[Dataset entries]
=====

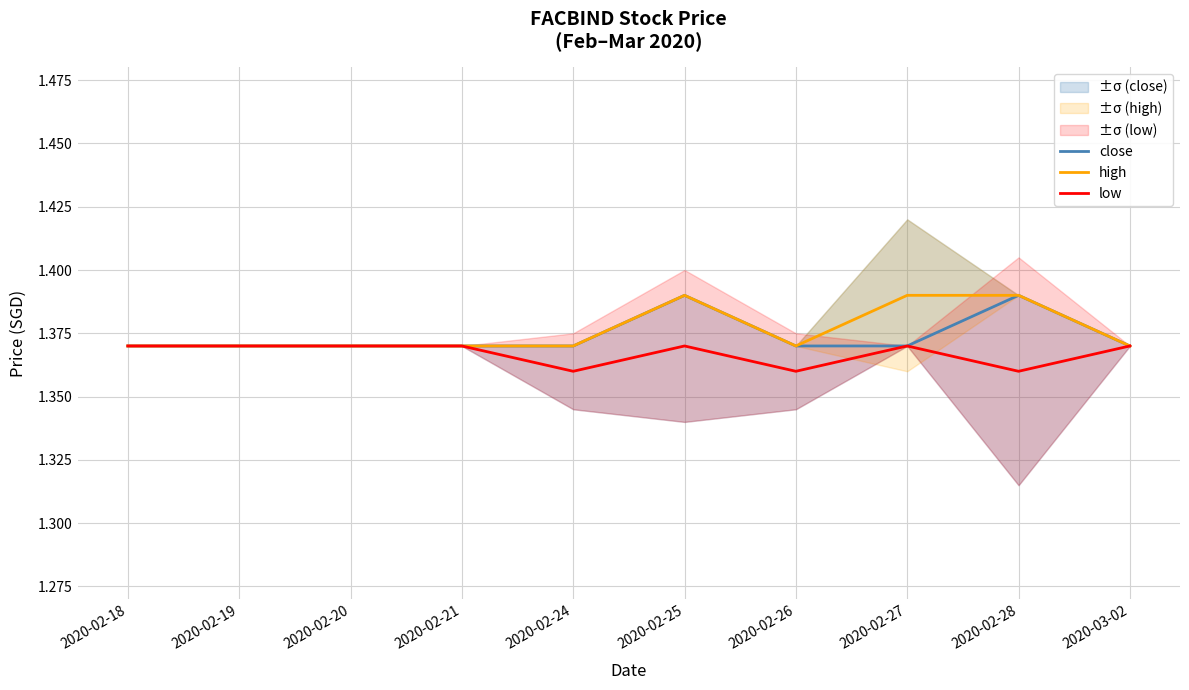

At which label is low closest to 1?

2020-02-24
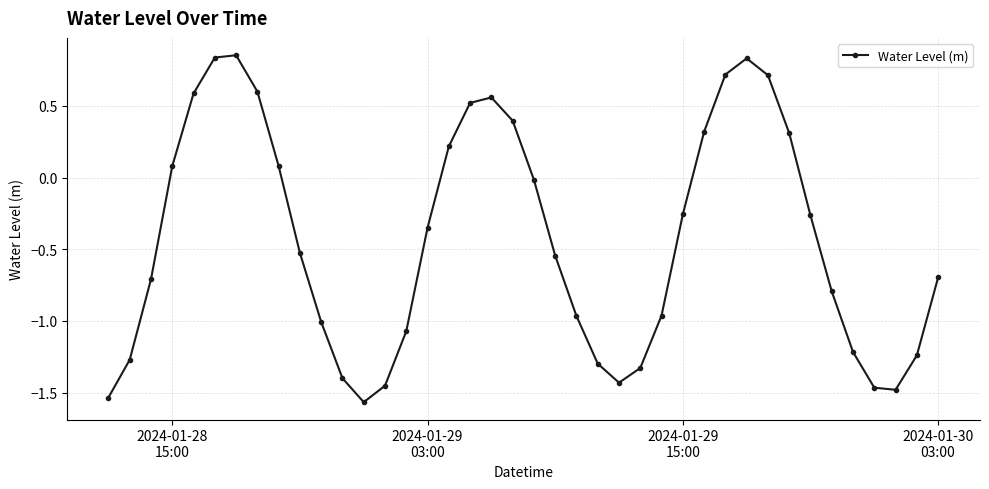

What is the sum of all values?

-17.2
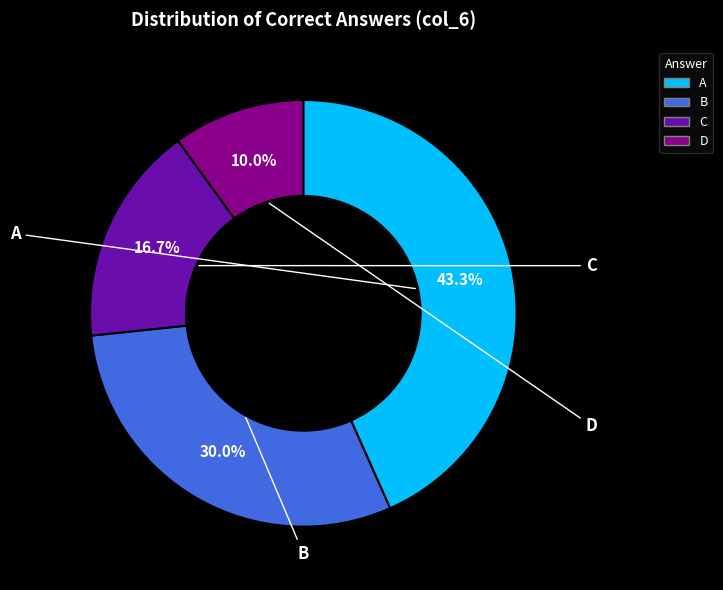

What is the ratio of the value at C to the value at B?

0.6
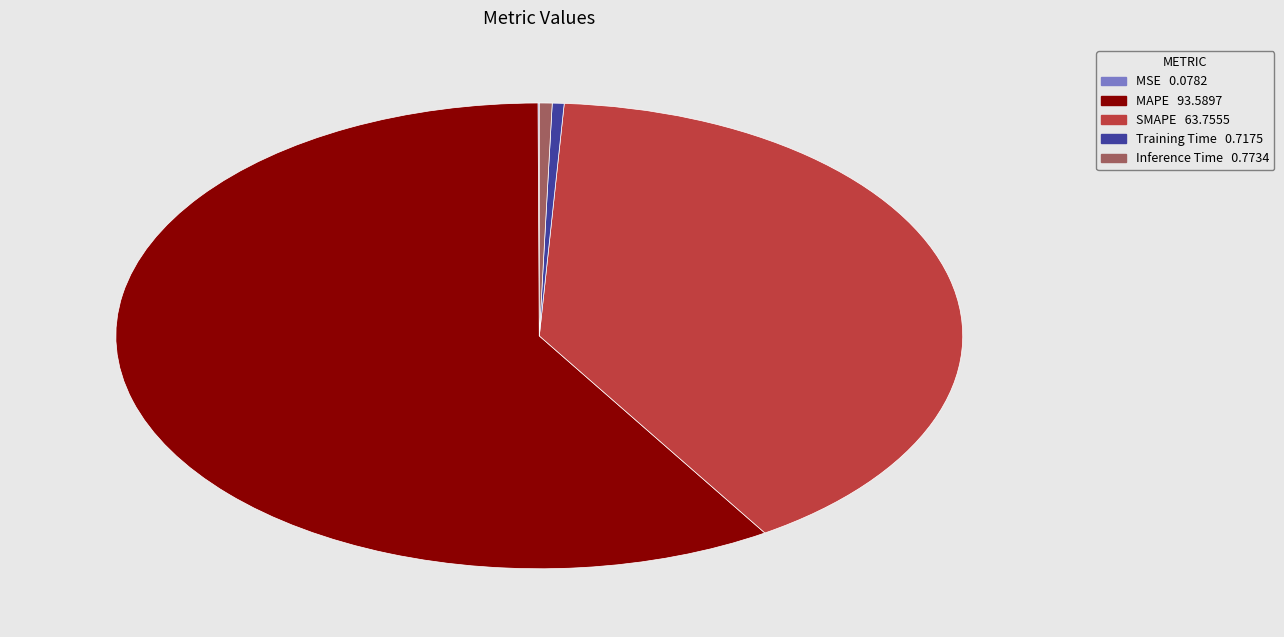

Combined, do MAPE 93.5897 and SMAPE 63.7555 account for over 50%?

Yes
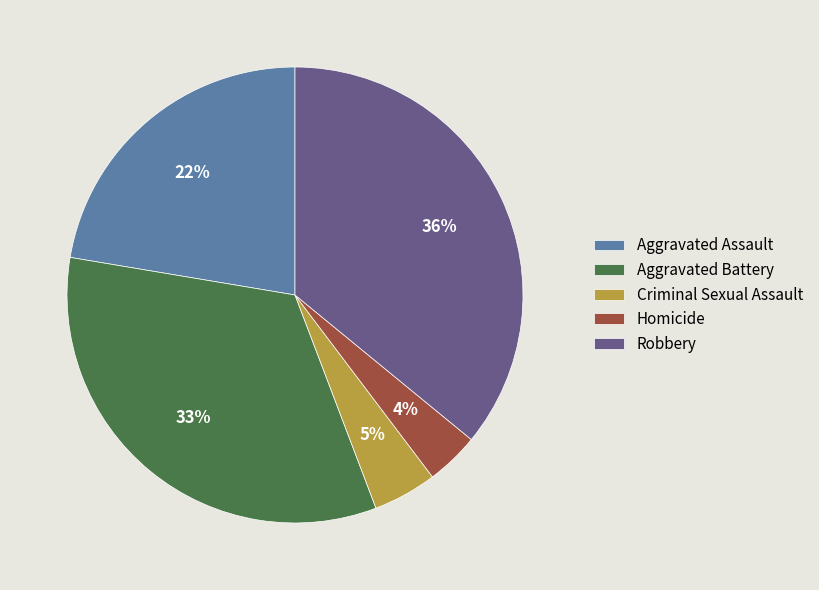

What is the largest slice in the pie chart?

Robbery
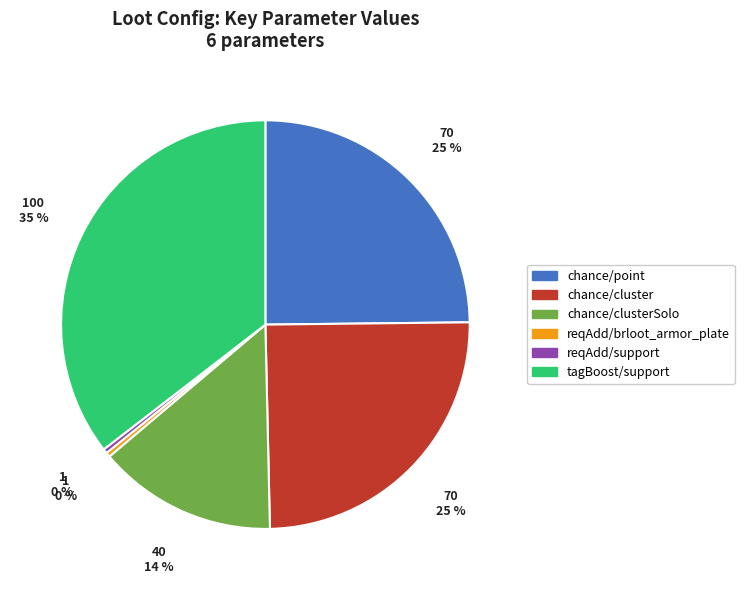

How many segments does this pie chart have?

6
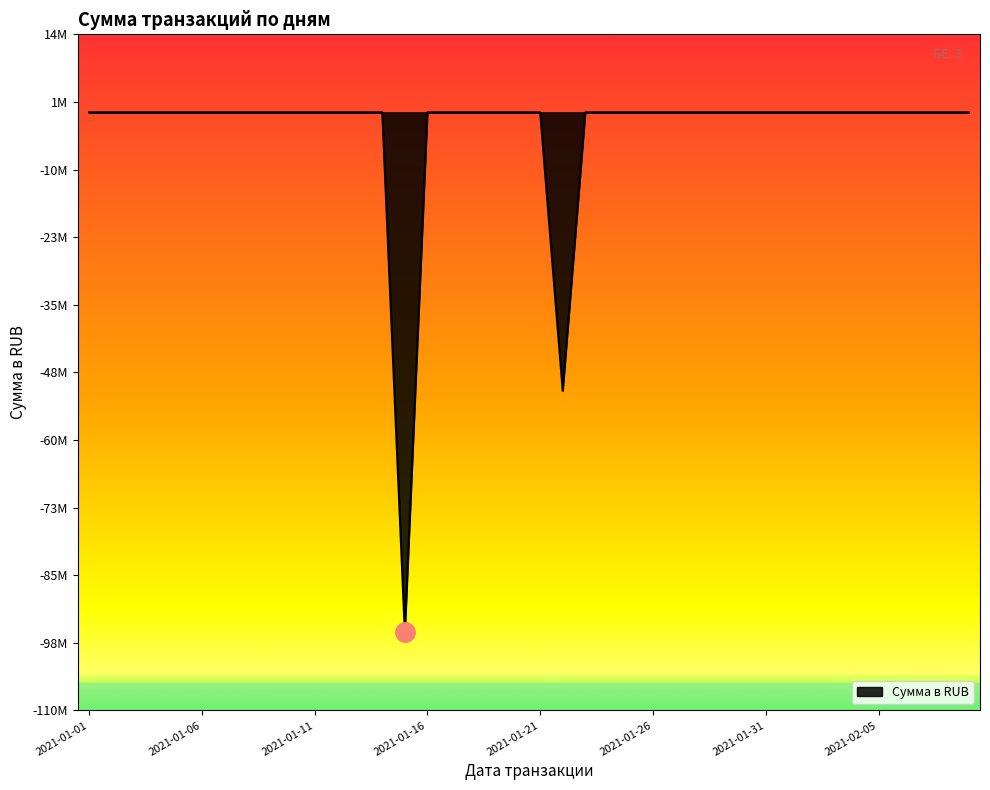

Rank the categories by value from highest to lowest.

2021-01-01, 2021-01-02, 2021-01-03, 2021-01-04, 2021-01-05, 2021-01-06, 2021-01-07, 2021-01-08, 2021-01-09, 2021-01-10, 2021-01-11, 2021-01-12, 2021-01-13, 2021-01-14, 2021-01-16, 2021-01-17, 2021-01-18, 2021-01-19, 2021-01-20, 2021-01-21, 2021-01-23, 2021-01-24, 2021-01-25, 2021-01-26, 2021-01-27, 2021-01-28, 2021-01-29, 2021-01-30, 2021-01-31, 2021-02-01, 2021-02-02, 2021-02-03, 2021-02-04, 2021-02-05, 2021-02-06, 2021-02-07, 2021-02-08, 2021-02-09, 2021-01-22, 2021-01-15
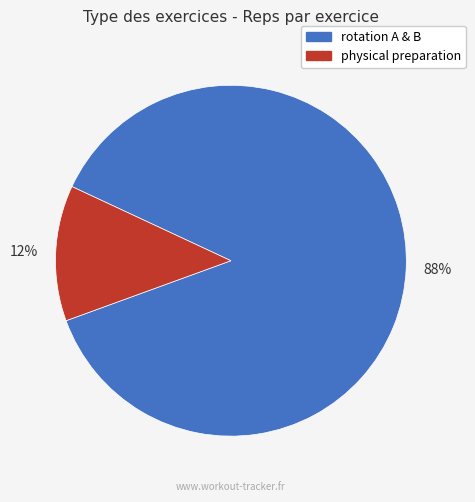

Is there a majority slice in this chart?

Yes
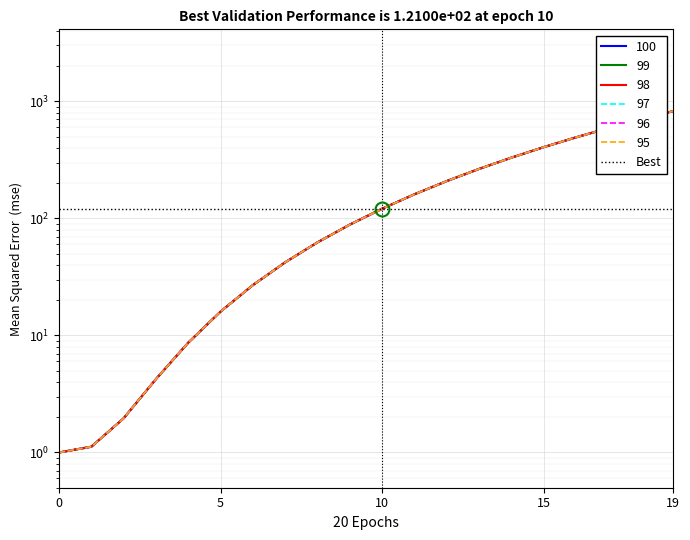

Reading left to right, list all the values displayed in this chart.

100: 0=1.0	1=1.1	2=2.0	3=4.2	4=8.7	5=16.0	6=26.9	7=42.2	8=62.4	9=88.5	10=121.0	11=160.7	12=208.4	13=264.6	14=330.3	15=406.0	16=492.5	17=590.6	18=700.8	19=824.1
99: 0=1.0	1=1.1	2=2.0	3=4.2	4=8.7	5=16.0	6=26.9	7=42.2	8=62.4	9=88.5	10=121.0	11=160.7	12=208.4	13=264.6	14=330.3	15=406.0	16=492.5	17=590.6	18=700.8	19=824.1
98: 0=1.0	1=1.1	2=2.0	3=4.2	4=8.7	5=16.0	6=26.9	7=42.2	8=62.4	9=88.5	10=121.0	11=160.7	12=208.4	13=264.6	14=330.3	15=406.0	16=492.5	17=590.6	18=700.8	19=824.1
97: 0=1.0	1=1.1	2=2.0	3=4.2	4=8.7	5=16.0	6=26.9	7=42.2	8=62.4	9=88.5	10=121.0	11=160.7	12=208.4	13=264.6	14=330.3	15=406.0	16=492.5	17=590.6	18=700.8	19=824.1
96: 0=1.0	1=1.1	2=2.0	3=4.2	4=8.7	5=16.0	6=26.9	7=42.2	8=62.4	9=88.5	10=121.0	11=160.7	12=208.4	13=264.6	14=330.3	15=406.0	16=492.5	17=590.6	18=700.8	19=824.1
95: 0=1.0	1=1.1	2=2.0	3=4.2	4=8.7	5=16.0	6=26.9	7=42.2	8=62.4	9=88.5	10=121.0	11=160.7	12=208.4	13=264.6	14=330.3	15=406.0	16=492.5	17=590.6	18=700.8	19=824.1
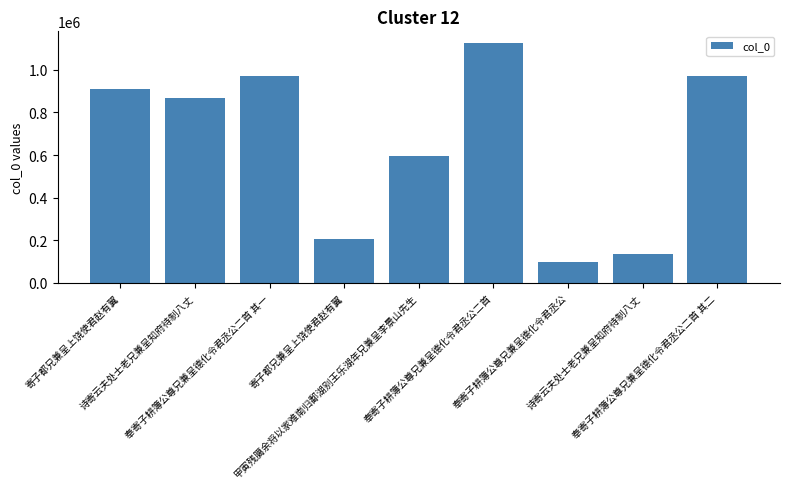

How many bars are there in total?

9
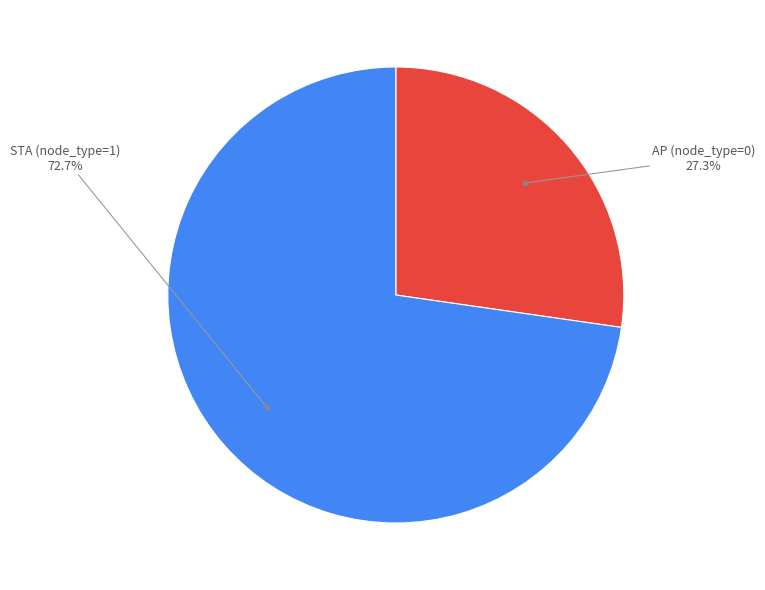

Does any single category account for the majority?

Yes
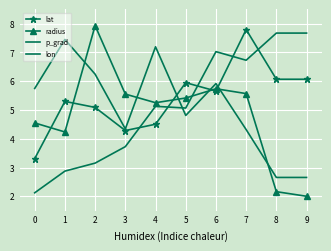

What is the value of the p_grad point at the 4th from the left?

4.3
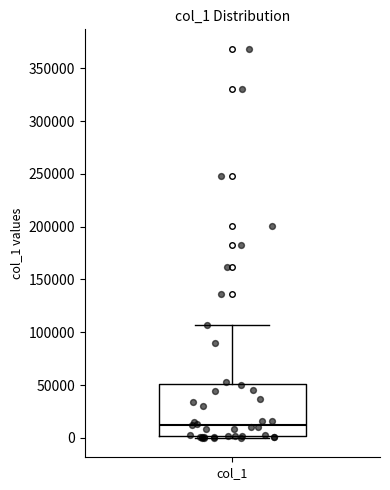

Where does the upper whisker of the box for col_1 end on the y-axis? The values are not printed on the chart, so give them approximately, as read against the axis.

105000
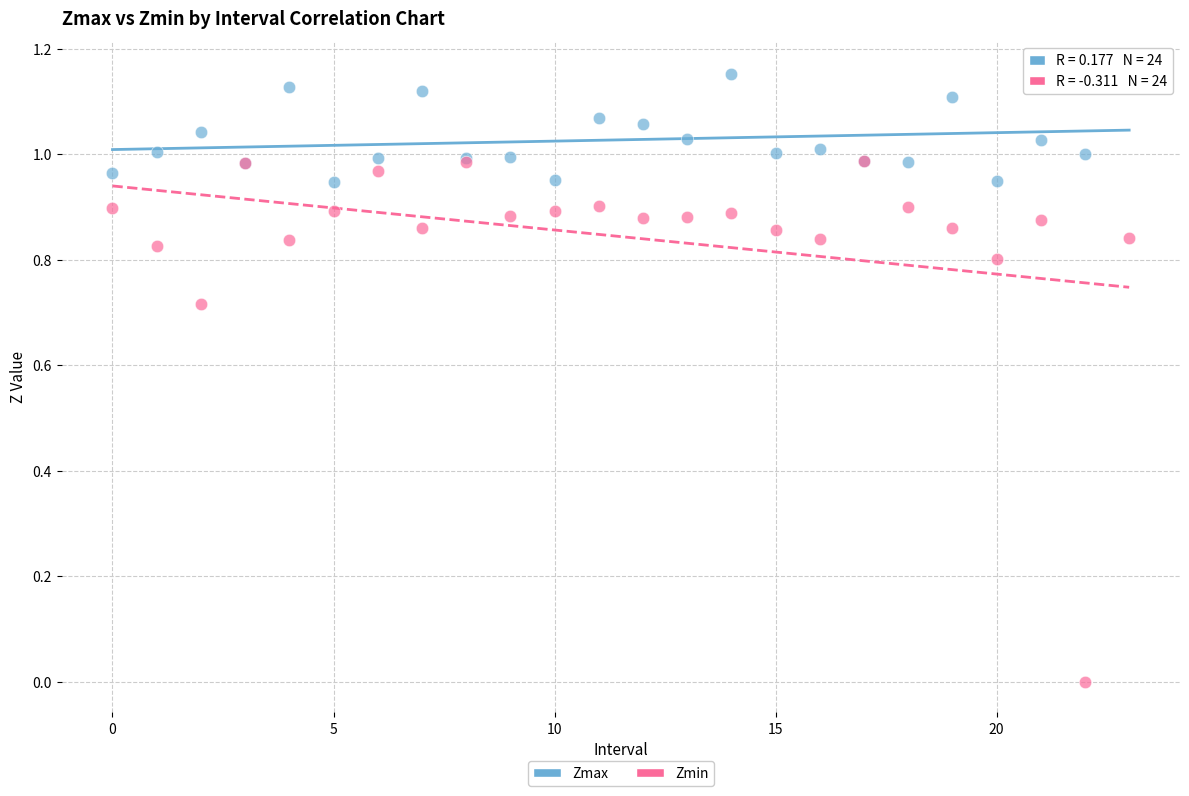

Which series contains the highest Y value?

Zmax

=====

> **Work instruction**: Please locate every line in the listing above that contains the string "values", and copy each of those lines.

> **Answer box**:
What is the sum of all values?
Reading left to right, list all the values displayed in this chart.
Where does the upper whisker of the box for col_1 end on the y-axis? The values are not printed on the chart, so give them approximately, as read against the axis.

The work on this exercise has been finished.